### TRECHO
^^^^^^^^

A reparação não deve conter aspectos penais, como já afirmado anteriormente, porém a indenização deve ser vista como uma forma reguladora das atividades humanas, visto que as pessoas pensariam duas vezes ao tentar praticar atos danosos ao direito ou interesses de outrem, uma vez que teriam que ressarcir a vítima pelo dano sofrido.

Deste modo, feita essa análise da Responsabilidade Civil Subjetiva, é agora necessário, para que se possa chegar ao objetivo desta monografia, que consiste em identificar se existe ou não a obrigação de reparar o dano causado ao Meio Ambiente por parte das Agências Reguladoras, a análise da Responsabilidade Civil do Estado, uma vez que, como poderá ser visto mais adiante, esses entes reguladores fazem parte da Administração Pública Indireta e, por isso, torna-se sobremodo importante a apreciação da Responsabilidade Civil do Estado.

1.3 RESPONSABILIDADE CIVIL DO ESTADO

A Responsabilidade Civil do Estado por danos causados aos indivíduos tem assumido, através dos tempos, várias feições. Remotamente, o Estado não podia ser responsabilizado; prevalecia a Teoria da Irresponsabilidade Absoluta da Administração. Dessa teoria evoluiu-se para a Teoria da Culpa, firmando-se necessário distinguir o que era ato de império e o que era ato de gestão, e atribuindo-se a culpa aquiliana – que se origina da inobservância de um dever legal preexistente a qualquer ato privado – somente aos últimos atos. Por fim, desenvolveu-se a Teoria da Responsabilidade Objetiva, ou Administrativa, que na verdade é a responsabilidade atribuída ao ente estatal que praticou o ato, independentemente desse ato ser de império ou de gestão; aqui, pouco importa se houve culpa ou dolo do agente público exigindo-se, apenas, o nexo causal entre o dano e a conduta comissiva ou omissiva estatal.

Mais do que em outros institutos de direito, tem a responsabilidade civil apresentado uma acentuada evolução, tendendo a se afastar gradativamente de qualquer idéia que restrinja seu uso, principalmente aquela ligada ao conceito de culpa, estando hoje mais ligada à ocorrência do dano puro, aliada ao risco criado por algumas condutas praticadas. Na verdade, a responsabilidade civil por culpa, no contexto atual, perde a posição de centro no sistema da responsabilização civil, e passa-se a delegar à responsabilidade objetiva um campo maior de atuação. Sintetiza tal entendimento Paulo de Bessa Antunes (2004, p. 212) ao afirma que:

A culpa, de grande estrela dos códigos civis modernos, está, a cada dia que passa, constituindo-se em uma categoria jurídica que não mais impressiona. A diminuição da importância da culpa é um fenômeno que se verifica em todo o mundo industrializado, como conseqüência da própria industrialização.

^^^^^^^^

### TRECHOS DO CONJUNTO
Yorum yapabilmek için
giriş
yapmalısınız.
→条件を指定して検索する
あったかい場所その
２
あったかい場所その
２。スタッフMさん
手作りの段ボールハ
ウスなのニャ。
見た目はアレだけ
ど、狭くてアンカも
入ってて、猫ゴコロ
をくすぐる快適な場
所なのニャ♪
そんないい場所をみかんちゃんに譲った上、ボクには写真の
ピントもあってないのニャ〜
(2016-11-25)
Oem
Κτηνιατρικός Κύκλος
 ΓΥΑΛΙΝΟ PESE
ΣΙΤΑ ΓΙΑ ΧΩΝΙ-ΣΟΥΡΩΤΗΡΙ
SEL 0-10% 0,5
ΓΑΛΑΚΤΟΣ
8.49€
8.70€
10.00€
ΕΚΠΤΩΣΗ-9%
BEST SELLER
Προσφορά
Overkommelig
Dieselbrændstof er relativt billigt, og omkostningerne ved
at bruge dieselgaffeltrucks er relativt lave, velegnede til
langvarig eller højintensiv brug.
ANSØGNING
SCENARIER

^^^^^^^^

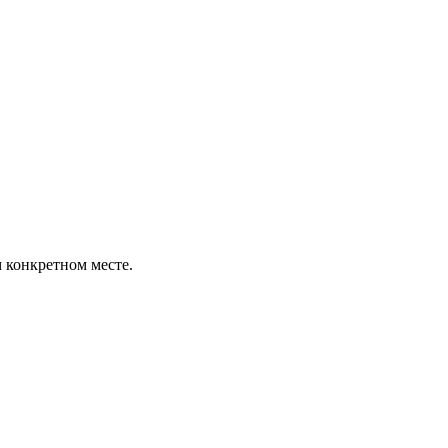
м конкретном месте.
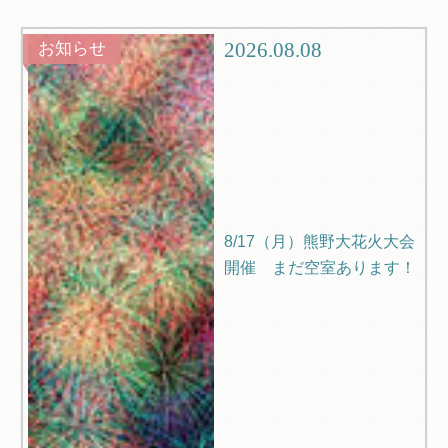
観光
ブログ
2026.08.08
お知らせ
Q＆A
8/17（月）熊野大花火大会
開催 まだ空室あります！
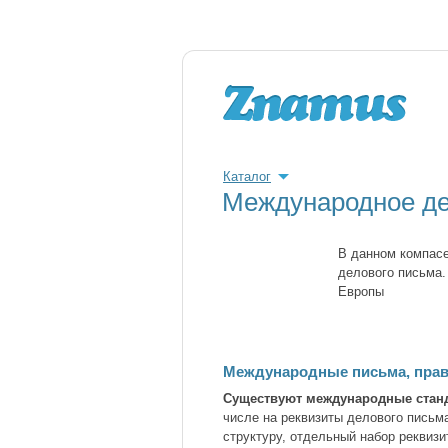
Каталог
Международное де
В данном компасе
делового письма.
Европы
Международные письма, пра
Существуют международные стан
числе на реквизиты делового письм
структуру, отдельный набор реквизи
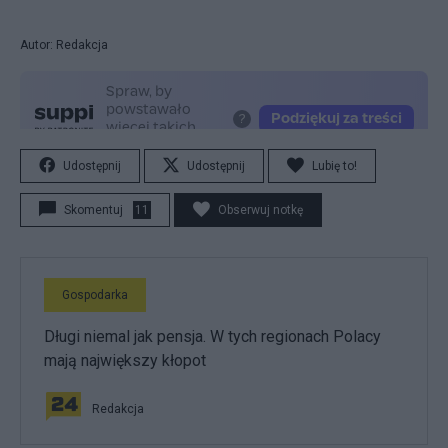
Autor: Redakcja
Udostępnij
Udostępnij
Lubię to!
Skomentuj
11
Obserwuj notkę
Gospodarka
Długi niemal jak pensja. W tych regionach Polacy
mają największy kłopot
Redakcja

^^^^^^^^

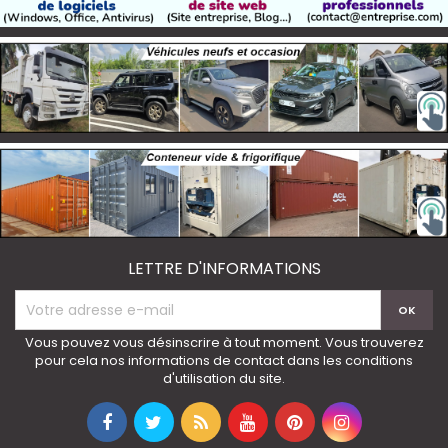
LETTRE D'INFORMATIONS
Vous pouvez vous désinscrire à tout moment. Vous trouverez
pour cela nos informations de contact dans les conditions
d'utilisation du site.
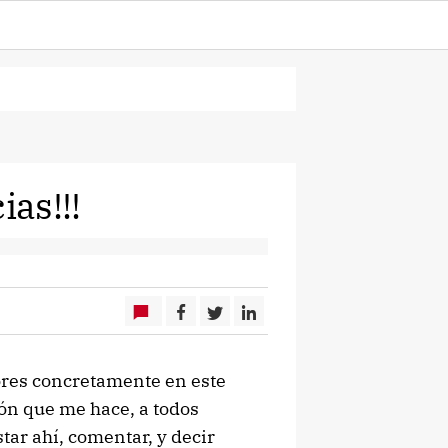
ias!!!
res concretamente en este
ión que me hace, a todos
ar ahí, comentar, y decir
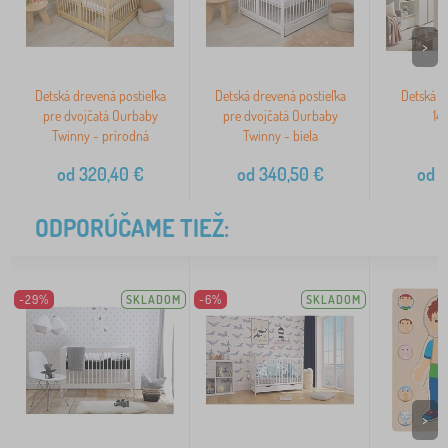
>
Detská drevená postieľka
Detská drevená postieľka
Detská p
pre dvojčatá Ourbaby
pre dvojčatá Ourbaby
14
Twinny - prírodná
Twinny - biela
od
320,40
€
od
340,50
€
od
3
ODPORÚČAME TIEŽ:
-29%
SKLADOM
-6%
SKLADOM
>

^^^^^^^^

### O QUE FAZER
1 - Reescreva em forma de lista o parágrafo do trecho sobre responsabilidade civil que começa com "A Responsabilidade Civil do Estado por danos causados". Mantenha as teorias citadas e as características de cada uma.
2 - Segundo o trecho sobre responsabilidade civil, qual é o objetivo da monografia?
3 - Retome o trecho sobre responsabilidade civil a partir do ponto em que ele termina.

### RESPOSTAS
1 -
- **Teoria da Irresponsabilidade Absoluta da Administração:** vigorava em tempos remotos. Por ela, o Estado não podia ser responsabilizado.
- **Teoria da Culpa:** distinguia atos de império e atos de gestão. A culpa aquiliana, oriunda da inobservância de um dever legal preexistente a qualquer ato privado, era atribuída apenas aos atos de gestão.
- **Teoria da Responsabilidade Objetiva, ou Administrativa:** atribui a responsabilidade ao ente estatal que praticou o ato, seja ele de império ou de gestão. Dispensa a culpa ou o dolo do agente público e exige apenas o nexo causal entre o dano e a conduta estatal, comissiva ou omissiva.

2 - Identificar se existe ou não, por parte das Agências Reguladoras, a obrigação de reparar o dano causado ao Meio Ambiente.

3 -
Destaca ainda que:

A atividade industrial possui algumas características que eram absolutamente desconhecidas pelo antigo regime. Estas características é que levaram à institucionalização de um novo regime, cujas características são inteiramente diversas de tudo aquilo que já foi anteriormente pensado em termos de reparação. (ANTUNES, 2004, p. 212)

A primeira fase desse histórico evolutivo da responsabilidade civil do Poder Público, então explanado, encontra-se na vigência da concepção de que o Estado se localizava a uma posição tão soberana que em hipótese alguma poderia causar qualquer tipo de dano. A soberania nesta fase da Teoria da Irresponsabilidade Absoluta do Estado representava o exercício absoluto do poder estatal onde o soberano se apresentava imune de praticar qualquer prejuízo a outrem, até mesmo se comprovado a culpa ou o dolo do agente público que causou o dano. Era a época do Absolutismo, com as funções estatais centralizadas em mãos do monarca que, como representante divino, não errava, logo não poderia ser responsabilizado por danos advindo de erro. Desta forma, o Poder Público não tinha qualquer responsabilidade pelos atos cometidos por seus agentes; porém, cumpre registrar, não ficavam os indivíduos descobertos de qualquer proteção, por isso, leciona Oswaldo Aranha (1974, p. 479) que em “atuando os agentes públicos com dolo ou culpa, estes responderiam, individualmente, por seus atos, mesmo quando no exercício de cargo público. Isto porque, em violando o direito, não agiam em nome do Estado, como seu preposto, mas em seu nome próprio”.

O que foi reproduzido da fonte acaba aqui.